Cargill, which won the sector award for Agriculture, entered a three-part liquidity solution, including NostroCollect, multibank cash sweep and cross-border sweeping to help manage currency risk in commodities trading. Meanwhile, BP, the Energy FX sector winner, raised $12 billion in a hybrid bond sale with a multicurrency five-tranche deal.
The winner of the Manufacturing sector award, Toyota Motor Corporation, boosted profits through successful pooling and favorable FX movements. Nippon Express, the Transportation sector winner, undertook pan-Europe cash pooling, with a tailored mechanism with an extended country scope and improved cut-off times.

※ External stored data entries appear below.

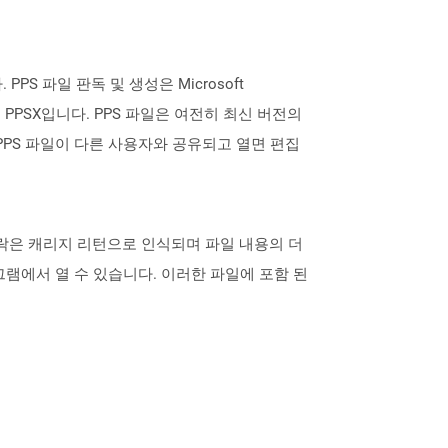
 PPS 파일 판독 및 생성은 Microsoft
는 PPSX입니다. PPS 파일은 여전히 ​​최신 버전의
다. PPS 파일이 다른 사용자와 공유되고 열면 편집
 단락은 캐리지 리턴으로 인식되며 파일 내용의 더
램에서 열 수 있습니다. 이러한 파일에 포함 된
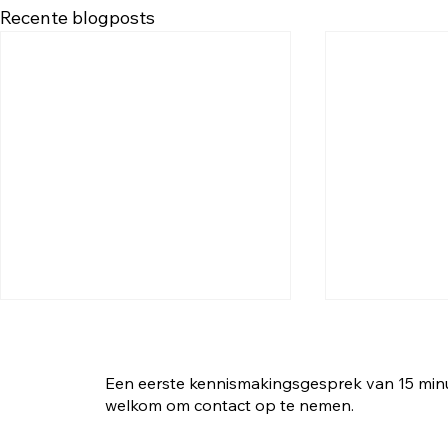
Recente blogposts
Een eerste kennismakingsgesprek van 15 minute
welkom om contact op te nemen.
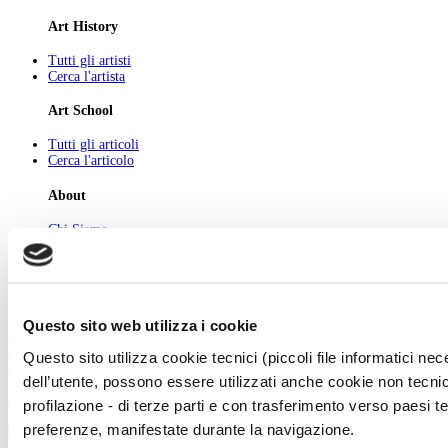
Art History
Tutti gli artisti
Cerca l'artista
Art School
Tutti gli articoli
Cerca l'articolo
About
Chi Siamo
Pubblicità
Newsletter
Privacy
Cerca
Contatti
Questo sito web utilizza i cookie
© 2026 GIUNTI EDITORE s.p.a., piazza Virgilio 4 - 20123 Milano
Questo sito utilizza cookie tecnici (piccoli file informatici n
Codice fiscale e numero d'iscrizione al Registro Imprese di Milano - 80009810484
Capitale sociale € 8.000.000,00 i.v.
dell’utente, possono essere utilizzati anche cookie non tecnic
powered by ZUMEDIA
profilazione - di terze parti e con trasferimento verso paesi terz
preferenze, manifestate durante la navigazione.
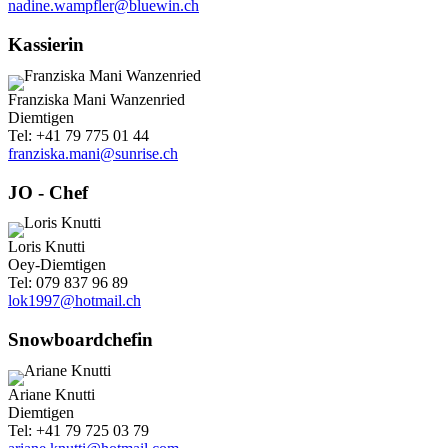
nadine.wampfler@bluewin.ch
Kassierin
Franziska Mani Wanzenried
Diemtigen
Tel: +41 79 775 01 44
franziska.mani@sunrise.ch
JO - Chef
Loris Knutti
Oey-Diemtigen
Tel: 079 837 96 89
lok1997@hotmail.ch
Snowboardchefin
Ariane Knutti
Diemtigen
Tel: +41 79 725 03 79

Tesco, which won the Retail sector award, hedged the entire $10.6 billion sale of its operations in Thailand and Malaysia with 50% vanilla options and 50% forward, resulting in an extra £50 million (approximately $67 million) above the sum it would have received if it had converted the proceeds at the prevailing spot rate on completion.
A treasury’s handling of FX risk management has a significant bearing on an organization’s profitability and its ability to weather whatever challenges come its way. Recent events have brought this to the fore, as treasuries worldwide needed to manage the impact of global and regional events on currencies—a task that has been improved through the adoption of FX technologies.